Выбрать главу

Последующие произведения Гоголя — «Миргород» (1835),»Ревизор» (1835), «Петербургские повести» (1835 — 1842), «Мертвые души» (1842 — 1852) — «достраивают» странный, небывалый и достоверный — в читательском восприятии — художественный мир; «население» этого мира не поддается ревизий, границы его уходят в бесконечность, найти ему какое-то удовлетворительное определение пока никому не удавалось: споры кипят второе- столетие. Одно несомненно: все радости и страдания на пути писателя так или иначе связаны с его отношением к истинам Евангелия; без учета этого чтение Гоголя остается ущербным. Как бы ни толковать «Авторскую исповедь» писателя (1852), нельзя не прислушаться к его словам: «Все, где только выражалось познание людей и души человека, меня занимало, и на этой дороге, нечувствительно, почти сам не ведая как, я пришел ко Христу, увидевши, что в Нем ключ к душе человека и что еще никто из душезнателей не всходил на ту высоту познанья душевного, на которой стоял Он.»

Думается, что это признание писателя помогает читателю полнее ощутить свет, идущий от гоголевских творений, где Так причудливо и прекрасно соединились смешное и страшное, пошлое и высокое. Снова вспоминается: «И свет во тьме светит, и тьма не объяла его».

ИСХОДНЫЕ ДАННЫЕ:
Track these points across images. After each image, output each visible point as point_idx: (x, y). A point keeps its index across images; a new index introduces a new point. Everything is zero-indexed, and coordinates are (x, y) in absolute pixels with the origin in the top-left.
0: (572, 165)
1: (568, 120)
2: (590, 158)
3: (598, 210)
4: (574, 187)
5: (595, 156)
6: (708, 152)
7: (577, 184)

* * *

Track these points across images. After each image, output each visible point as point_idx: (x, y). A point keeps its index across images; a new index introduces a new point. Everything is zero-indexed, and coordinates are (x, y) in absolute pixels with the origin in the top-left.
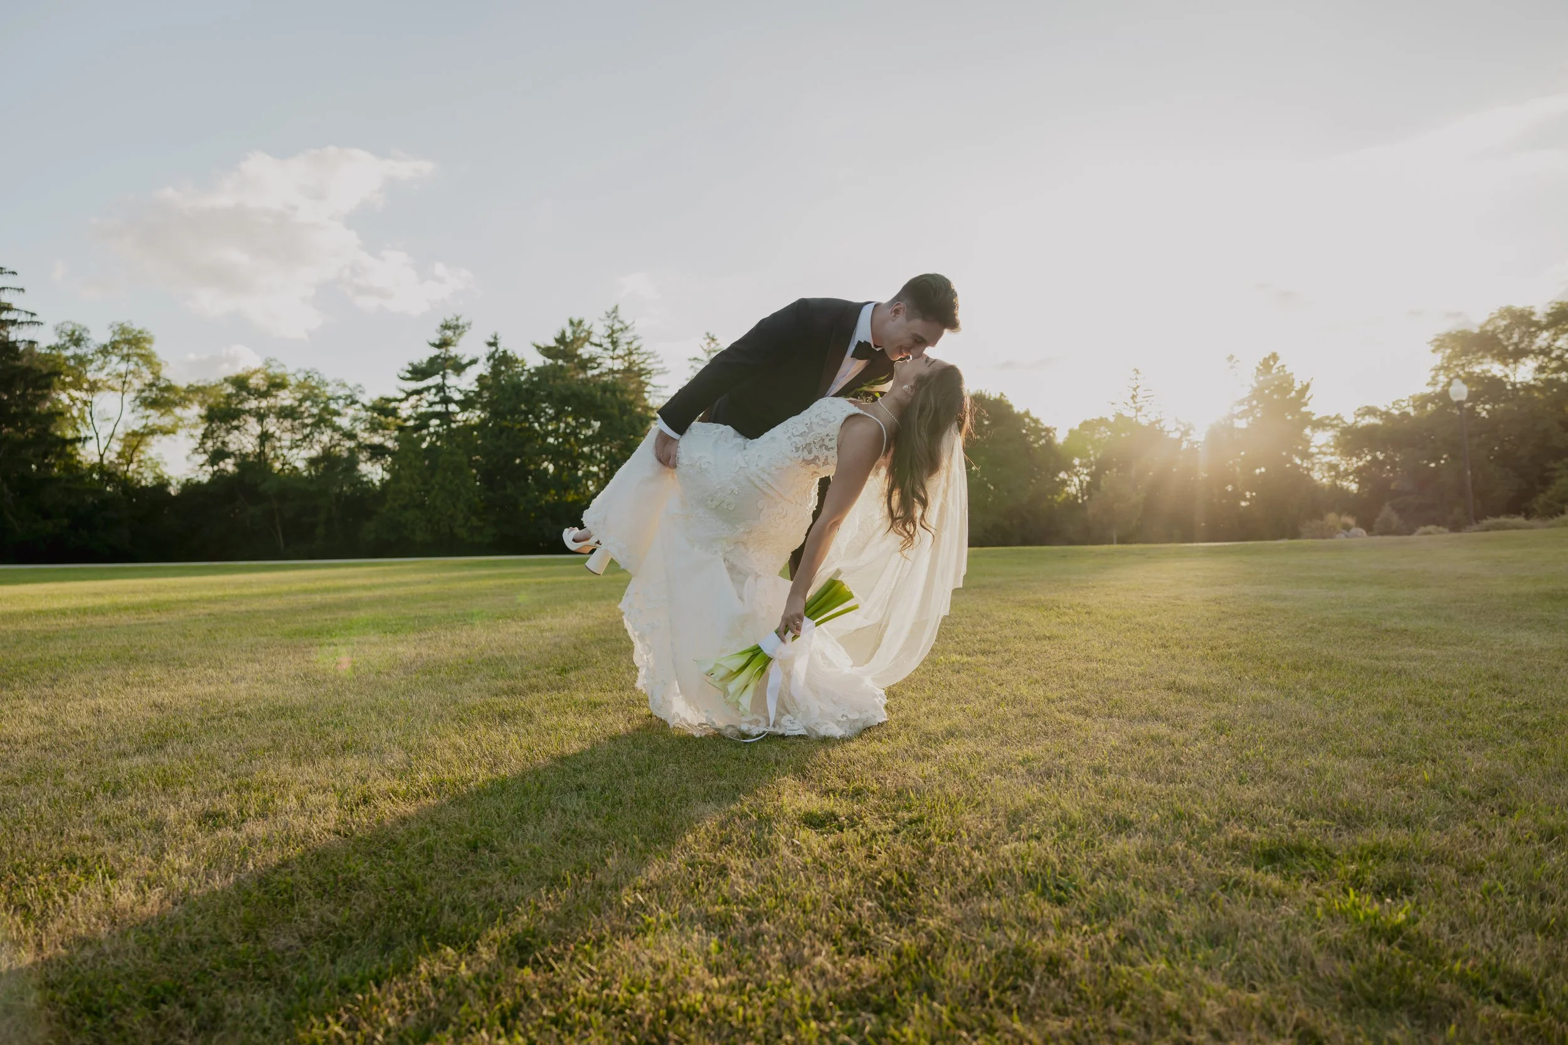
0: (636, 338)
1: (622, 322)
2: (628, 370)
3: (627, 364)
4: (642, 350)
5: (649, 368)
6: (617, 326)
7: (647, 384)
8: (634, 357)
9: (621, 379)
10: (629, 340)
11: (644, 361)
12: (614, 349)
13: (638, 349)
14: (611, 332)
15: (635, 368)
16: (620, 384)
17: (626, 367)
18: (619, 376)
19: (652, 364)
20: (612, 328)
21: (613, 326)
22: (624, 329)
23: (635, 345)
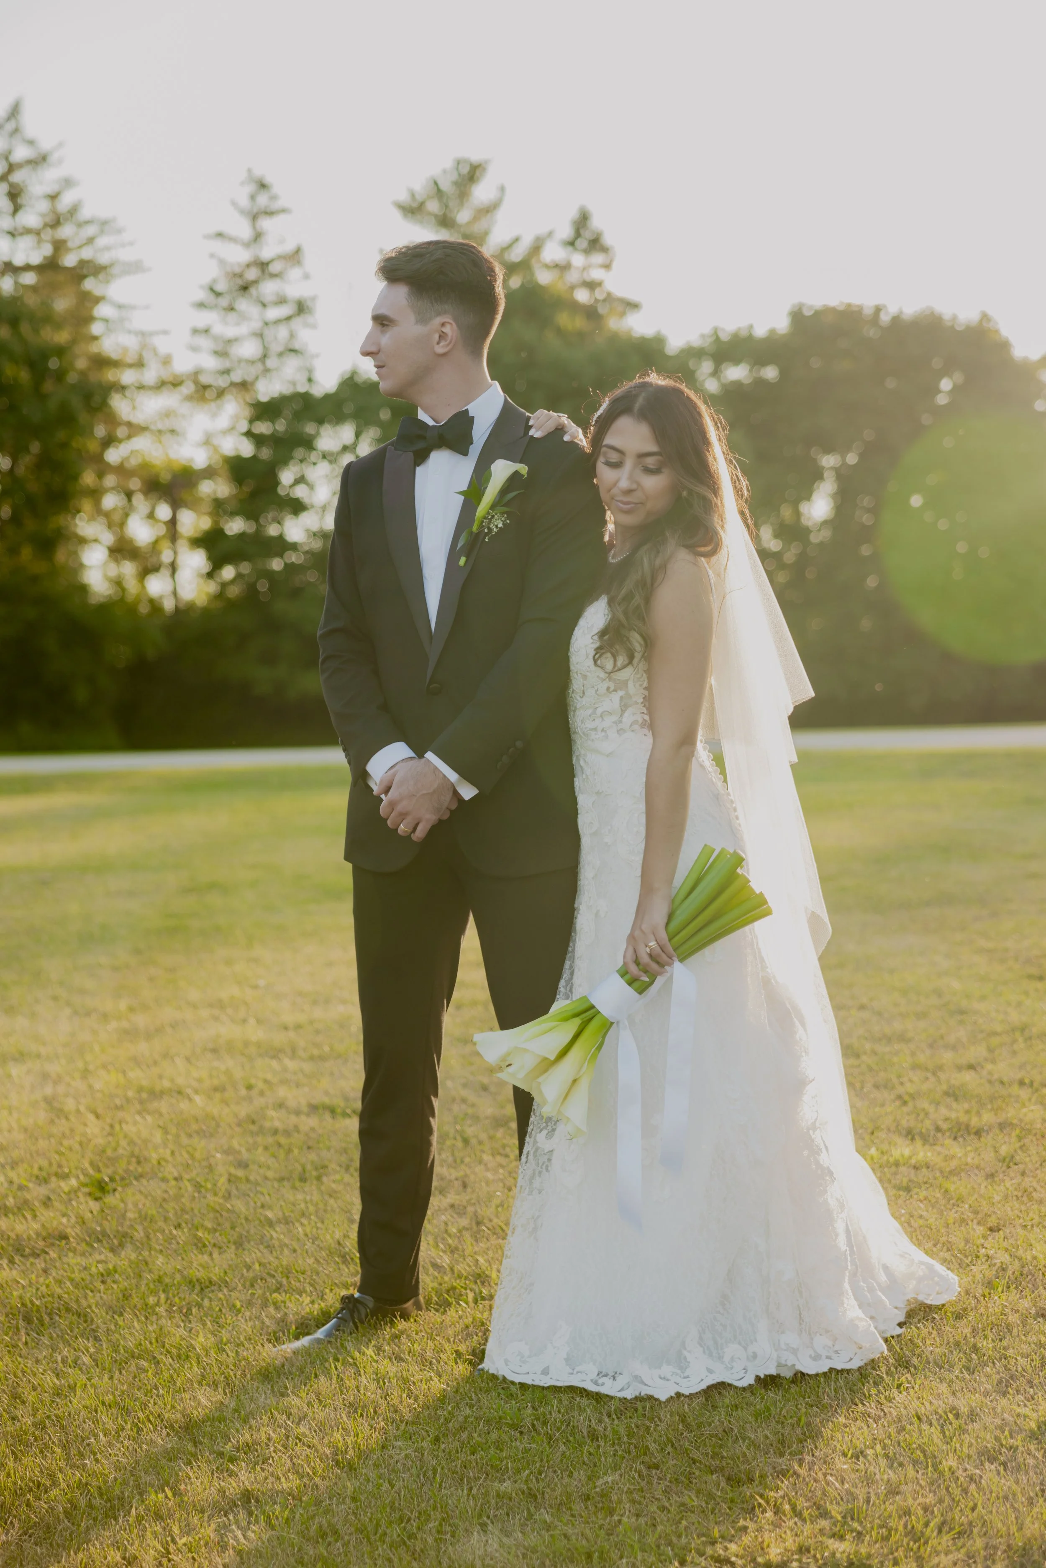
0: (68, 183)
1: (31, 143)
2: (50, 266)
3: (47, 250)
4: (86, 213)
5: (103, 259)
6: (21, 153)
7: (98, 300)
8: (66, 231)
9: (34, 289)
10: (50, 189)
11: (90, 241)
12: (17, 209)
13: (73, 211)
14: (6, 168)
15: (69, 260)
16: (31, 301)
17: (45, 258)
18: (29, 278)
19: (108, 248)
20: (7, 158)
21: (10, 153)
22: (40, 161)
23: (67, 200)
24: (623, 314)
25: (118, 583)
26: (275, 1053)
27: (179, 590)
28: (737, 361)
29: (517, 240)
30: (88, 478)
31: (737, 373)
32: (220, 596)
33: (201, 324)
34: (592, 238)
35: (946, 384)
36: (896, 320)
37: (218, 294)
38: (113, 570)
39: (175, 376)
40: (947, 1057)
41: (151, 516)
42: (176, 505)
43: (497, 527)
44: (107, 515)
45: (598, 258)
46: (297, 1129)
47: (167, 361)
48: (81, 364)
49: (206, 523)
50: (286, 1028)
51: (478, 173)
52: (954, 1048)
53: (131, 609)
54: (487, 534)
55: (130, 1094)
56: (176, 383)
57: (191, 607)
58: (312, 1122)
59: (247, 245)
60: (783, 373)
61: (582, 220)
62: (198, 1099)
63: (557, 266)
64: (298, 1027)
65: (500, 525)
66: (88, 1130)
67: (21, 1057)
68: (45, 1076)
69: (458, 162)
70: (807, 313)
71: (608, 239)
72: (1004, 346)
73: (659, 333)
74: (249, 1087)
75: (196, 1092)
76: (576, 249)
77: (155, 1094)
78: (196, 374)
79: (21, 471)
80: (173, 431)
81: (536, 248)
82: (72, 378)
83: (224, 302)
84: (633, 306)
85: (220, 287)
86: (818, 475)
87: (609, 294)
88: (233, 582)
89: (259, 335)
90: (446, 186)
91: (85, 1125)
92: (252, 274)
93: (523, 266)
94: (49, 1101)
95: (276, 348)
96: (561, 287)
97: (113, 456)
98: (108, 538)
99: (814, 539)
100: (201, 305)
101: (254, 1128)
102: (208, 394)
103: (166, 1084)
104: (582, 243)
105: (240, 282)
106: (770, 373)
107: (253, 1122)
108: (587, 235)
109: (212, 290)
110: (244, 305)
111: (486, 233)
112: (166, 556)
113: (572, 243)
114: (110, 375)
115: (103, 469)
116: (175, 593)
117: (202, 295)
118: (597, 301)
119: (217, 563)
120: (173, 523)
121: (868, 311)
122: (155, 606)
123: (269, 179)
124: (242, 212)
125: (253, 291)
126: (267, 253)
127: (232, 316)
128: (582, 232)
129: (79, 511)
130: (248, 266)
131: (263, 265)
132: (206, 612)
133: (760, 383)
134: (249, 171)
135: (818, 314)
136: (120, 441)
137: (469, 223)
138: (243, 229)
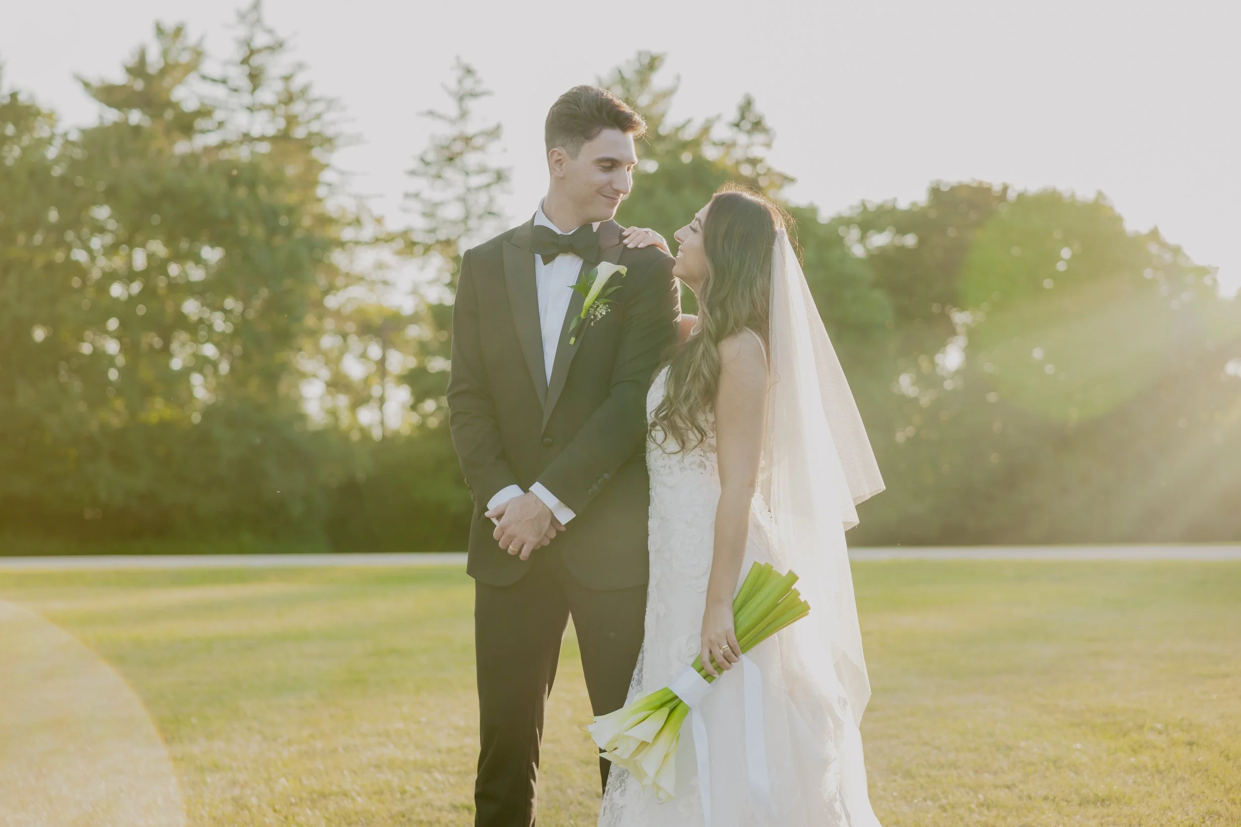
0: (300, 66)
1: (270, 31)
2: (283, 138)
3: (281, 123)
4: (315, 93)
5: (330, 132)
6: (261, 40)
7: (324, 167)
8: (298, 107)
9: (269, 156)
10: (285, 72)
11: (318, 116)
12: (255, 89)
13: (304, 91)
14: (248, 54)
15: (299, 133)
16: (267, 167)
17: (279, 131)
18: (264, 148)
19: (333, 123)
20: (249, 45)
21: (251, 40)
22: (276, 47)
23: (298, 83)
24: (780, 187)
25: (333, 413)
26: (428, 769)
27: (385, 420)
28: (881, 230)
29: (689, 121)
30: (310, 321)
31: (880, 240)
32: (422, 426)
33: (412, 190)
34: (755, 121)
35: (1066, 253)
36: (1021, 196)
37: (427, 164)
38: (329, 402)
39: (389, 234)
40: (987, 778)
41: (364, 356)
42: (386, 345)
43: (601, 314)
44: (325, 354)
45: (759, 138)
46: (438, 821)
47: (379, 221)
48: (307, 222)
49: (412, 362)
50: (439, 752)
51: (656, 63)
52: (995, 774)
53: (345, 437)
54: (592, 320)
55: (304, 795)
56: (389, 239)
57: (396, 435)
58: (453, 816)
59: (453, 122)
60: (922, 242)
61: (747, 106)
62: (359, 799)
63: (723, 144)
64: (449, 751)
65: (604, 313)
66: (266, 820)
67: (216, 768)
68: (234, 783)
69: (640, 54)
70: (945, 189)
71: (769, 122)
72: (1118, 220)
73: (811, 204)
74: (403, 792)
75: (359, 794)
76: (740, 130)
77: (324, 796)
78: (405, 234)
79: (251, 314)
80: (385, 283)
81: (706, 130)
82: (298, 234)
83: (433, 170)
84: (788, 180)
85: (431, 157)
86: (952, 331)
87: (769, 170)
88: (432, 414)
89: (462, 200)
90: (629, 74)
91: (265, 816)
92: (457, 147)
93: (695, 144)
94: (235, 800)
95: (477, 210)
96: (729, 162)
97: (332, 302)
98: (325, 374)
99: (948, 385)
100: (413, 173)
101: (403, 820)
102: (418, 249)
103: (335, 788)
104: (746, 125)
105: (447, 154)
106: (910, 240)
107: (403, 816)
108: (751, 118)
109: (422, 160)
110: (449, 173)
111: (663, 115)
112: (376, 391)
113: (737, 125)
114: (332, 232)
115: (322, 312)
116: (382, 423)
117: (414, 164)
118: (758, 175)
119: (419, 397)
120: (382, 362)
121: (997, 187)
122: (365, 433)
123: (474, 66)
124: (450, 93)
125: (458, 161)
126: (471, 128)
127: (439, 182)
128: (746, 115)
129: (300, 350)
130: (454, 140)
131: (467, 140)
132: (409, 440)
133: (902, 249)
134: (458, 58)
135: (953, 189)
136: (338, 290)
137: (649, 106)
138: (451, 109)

---

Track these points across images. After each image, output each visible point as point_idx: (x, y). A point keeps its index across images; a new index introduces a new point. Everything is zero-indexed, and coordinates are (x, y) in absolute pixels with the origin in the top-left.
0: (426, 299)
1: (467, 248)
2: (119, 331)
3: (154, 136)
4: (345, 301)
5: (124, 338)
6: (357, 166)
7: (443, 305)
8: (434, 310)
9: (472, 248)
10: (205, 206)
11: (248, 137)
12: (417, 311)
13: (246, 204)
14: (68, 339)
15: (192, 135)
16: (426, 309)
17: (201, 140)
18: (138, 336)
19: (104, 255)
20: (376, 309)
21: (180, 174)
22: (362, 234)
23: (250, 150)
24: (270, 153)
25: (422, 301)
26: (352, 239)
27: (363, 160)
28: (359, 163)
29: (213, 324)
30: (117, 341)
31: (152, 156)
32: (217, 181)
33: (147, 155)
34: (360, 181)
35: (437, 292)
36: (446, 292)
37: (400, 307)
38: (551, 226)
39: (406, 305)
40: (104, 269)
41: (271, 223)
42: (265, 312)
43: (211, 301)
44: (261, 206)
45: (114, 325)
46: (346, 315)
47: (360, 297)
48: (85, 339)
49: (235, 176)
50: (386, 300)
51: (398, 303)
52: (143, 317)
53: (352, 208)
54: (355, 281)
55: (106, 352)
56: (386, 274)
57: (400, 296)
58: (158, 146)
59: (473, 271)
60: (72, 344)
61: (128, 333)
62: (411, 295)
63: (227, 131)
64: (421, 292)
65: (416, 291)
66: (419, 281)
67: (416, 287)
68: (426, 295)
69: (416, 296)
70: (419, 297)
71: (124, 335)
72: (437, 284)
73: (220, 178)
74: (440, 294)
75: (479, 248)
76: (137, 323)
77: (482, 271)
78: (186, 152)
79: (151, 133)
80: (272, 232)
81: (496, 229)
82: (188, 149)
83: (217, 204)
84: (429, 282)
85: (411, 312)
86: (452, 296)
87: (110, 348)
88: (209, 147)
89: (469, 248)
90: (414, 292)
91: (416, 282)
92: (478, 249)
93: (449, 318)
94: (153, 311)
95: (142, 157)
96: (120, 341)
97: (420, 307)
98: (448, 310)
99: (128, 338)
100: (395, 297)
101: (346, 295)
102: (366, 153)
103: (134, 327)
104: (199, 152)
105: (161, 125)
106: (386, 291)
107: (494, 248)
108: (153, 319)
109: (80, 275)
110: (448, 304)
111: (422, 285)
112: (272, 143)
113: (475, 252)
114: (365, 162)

ЧТО СДЕЛАТЬ:
Ответьте по отрывку о Гоголе на три вопроса:
1. Какой год указан для «Авторской исповеди»?
2. Что, по словам Гоголя, он увидел во Христе?
3. Какие противоположности соединились в гоголевских творениях?
Листинг здесь никак не используется.

ОТВЕТ:
1. 1852 год.
2. Ключ к душе человека.
3. Смешное и страшное, пошлое и высокое.